AGI gives us access to some very crucial performance counters on the GPU (which is a major difference from GAPID as it mainly just gave you an overview of the rendering pipeline rather than actual performance statistics) which allow us to know what exactly might be slow, this is obviously useful in emulation as we know what features to avoid using and allows us to emulate guest features in the most efficient way possible as there's a good bit of quirks in modern GPUs where doing certain rather arbitrary things might lead to degraded performance due to the internal implementation of said features.

I should mention that more than us, it's the game developers who're going to benefit a lot from this as they have full control over their rendering stack and can tune it to work extremely well on mobile. AGI allows them to catch a lot of performance they're losing, a few examples being: not designing their rendering pipelines around the TBRs found in mobile GPUs, a lot of texture cache misses due to unoptimal fetch patterns (where they might be able to optimize data locality by packing in values as components in a texture), drawing past the guard band leading to a lot of primitive clipping, a lot of overdraw for fragments, unoptimal buffer configurations where SSBOs might be used rather than UBOs or even push constants.

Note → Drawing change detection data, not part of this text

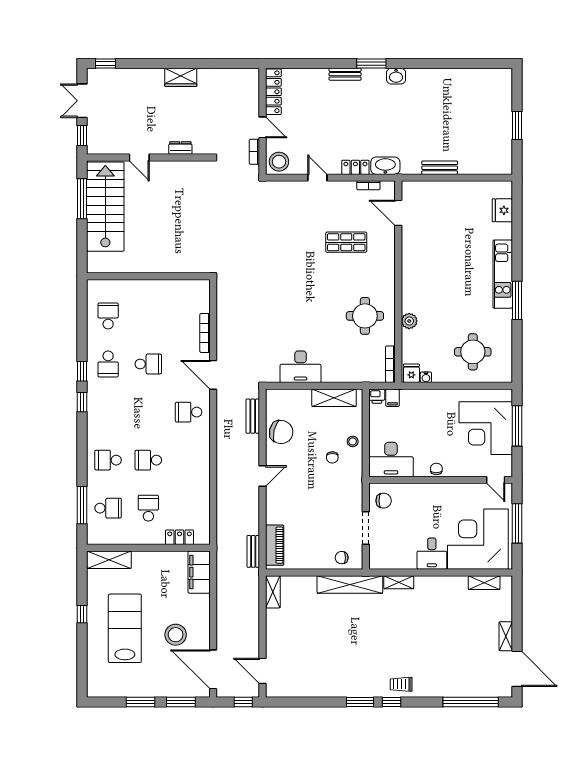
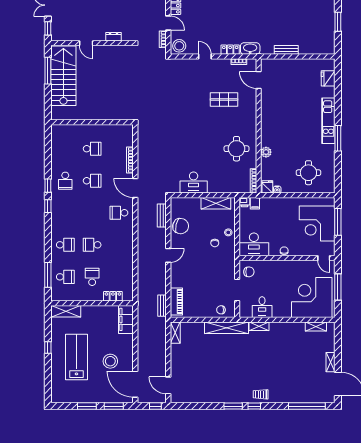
school desk: (108, 316) -> (92, 149), moved, turned 90
school desk: (108, 460) -> (65, 245), turned 180
desk: (432, 554) -> (262, 307), moved

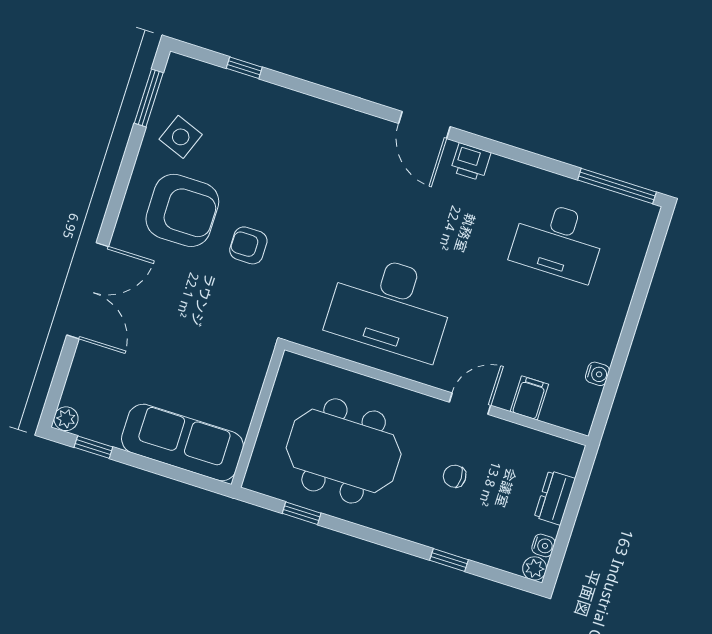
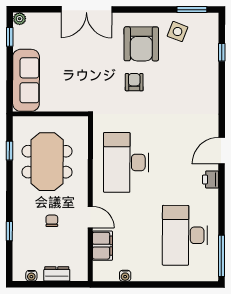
desk: (558, 241) -> (185, 235), width x1.36, depth x1.30
filing cabinet: (529, 398) -> (102, 246), width x2.00
plant: (535, 568) -> (19, 275), removed

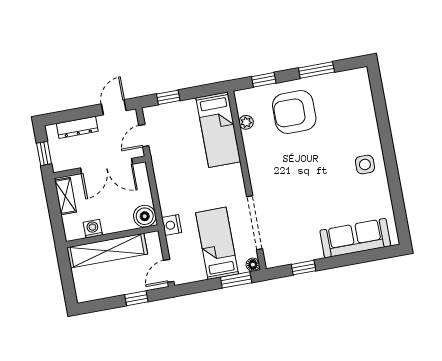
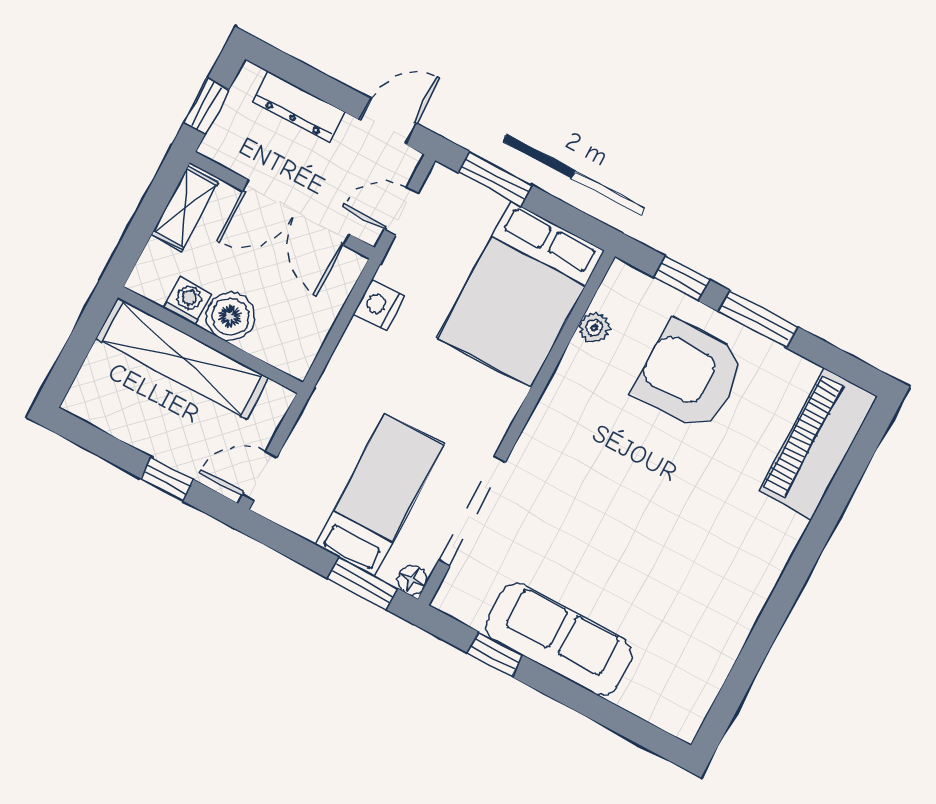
window: (316, 70) -> (758, 319), moved
window: (168, 97) -> (495, 179), width x1.50
piano: (359, 100) -> (818, 444), added
bed: (218, 130) -> (521, 294), width x1.50
side table: (365, 165) -> (740, 561), removed
boiler: (145, 216) -> (230, 316), moved
nightstand: (172, 225) -> (379, 305), moved
sofa: (355, 238) -> (559, 640), moved

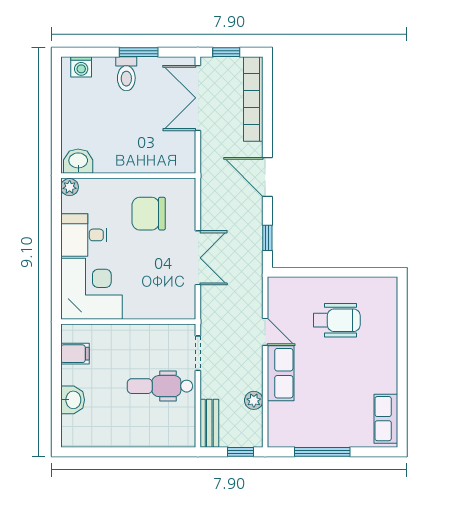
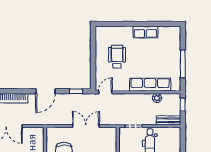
door: (265, 332) -> (105, 92), moved
row of seats: (281, 373) -> (150, 85), width x1.48
row of seats: (386, 419) -> (145, 32), moved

All of these aren't just theoretical either but have some very real performance implications and it is imperative to the end that a tool such as AGI exists. Once AGI support is widespread, if an OEM doesn't support it then I'd imagine a good chunk of developers would not buy from them and applications will just not be optimized for their devices. It's in their best interests alongside the developers to offer the end users the best experience possible and AGI is an essential tool in that.

PixelyIon avatar Sep 15 '20 05:09 PixelyIon

Thanks for the rationale! Don't want to leave you hanging: we've reached out to Realme and made some good progress. Will provide an update once the plan is solidified.

jakon2048 avatar Sep 23 '20 02:09 jakon2048

I second this, and there a plan to support more devices from different vendor (Samsung, Xiaomi, One plus etc.)? Cause they also use the Qualcomm SoC. Also, I think that these GPU counters from vendors may help us a lot in tweaking GPU rendering performance, which cannot be done by using GAPID.

chraac avatar Sep 23 '20 02:09 chraac

Hi all, closing this stale issue.

Support for GPU profiling features require implementation from the device itself, not from additional code in AGI. Moving forward, devices should support GPU profiling features if they have the memory bandwidth to do so, and we've added tests to reduce regressions in subsequent Android releases.